Charley Gallay/Getty Images for Playboy(NEW YORK) — Hugh Hefner, founder and chief creative officers of Playboy Enterprises and a man who became both a symbol of the sexual revolution and a target of criticism from feminists, has died at 91.

Playboy announced Hefner’s death on Twitter Wednesday night. “American Icon and Playboy Founder, Hugh M. Hefner passed away today. He was 91. #RIPHef,” the message read.

Hefner was born in Chicago in 1926 and was working as a copywriter for Esquire magazine in the early 1950s when he left to launch Playboy magazine.  Playboy‘s first issue, published in December 1953, featured nude pictures of Marilyn Monroe from an old 1949 calendar photo shot.
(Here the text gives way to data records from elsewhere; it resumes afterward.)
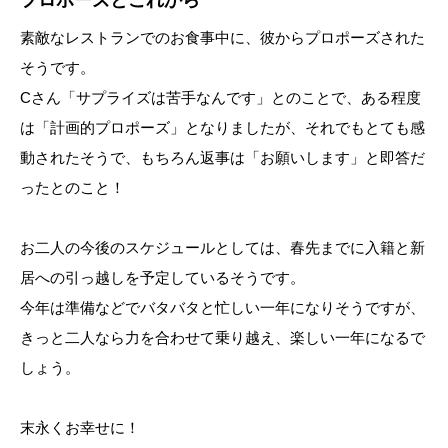
素敵なレストランでのお食事中に、彼からプロポーズされた
そうです。
Cさん「サプライズは苦手なんです」とのことで、ある程度
は「計画的プロポーズ」となりましたが、それでもとても感
動されたそうで、もちろん返事は「お願いします」と即答だ
ったとのこと！
お二人の今後のスケジュールとしては、春先までに入籍と新
居への引っ越しを予定しているそうです。
今年は準備などでバタバタと忙しい一年になりそうですが、
きっと二人なら力を合わせて乗り越え、楽しい一年になるで
しょう。
末永くお幸せに！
The magazine was not only home to photo shoots of nude models, but also published the writing of literary writers like Vladimir Nabokov, Saul Bellow and Margaret Atwood and published the work of cartoonists like Jules Feiffer, Shel Silverstein and Gahan Wilson.

Hefner would launch a string of Playboy Clubs — famously featuring women in Playboy’s iconographic “bunny” costumes, and in the 1960s a television show. In 1971, Playboy purchased what became known as the Playboy Mansion in Holmby Hills neighborhood of West Los Angeles, which became the notorious scene of celebrity parties.

Hefner was married three times — to Mildred Williams from 1949-1959; to Playboy Playmate Kimberly Conrad from 1989 – 2010; and to Playmate Crystal Harris from 2012 until his death.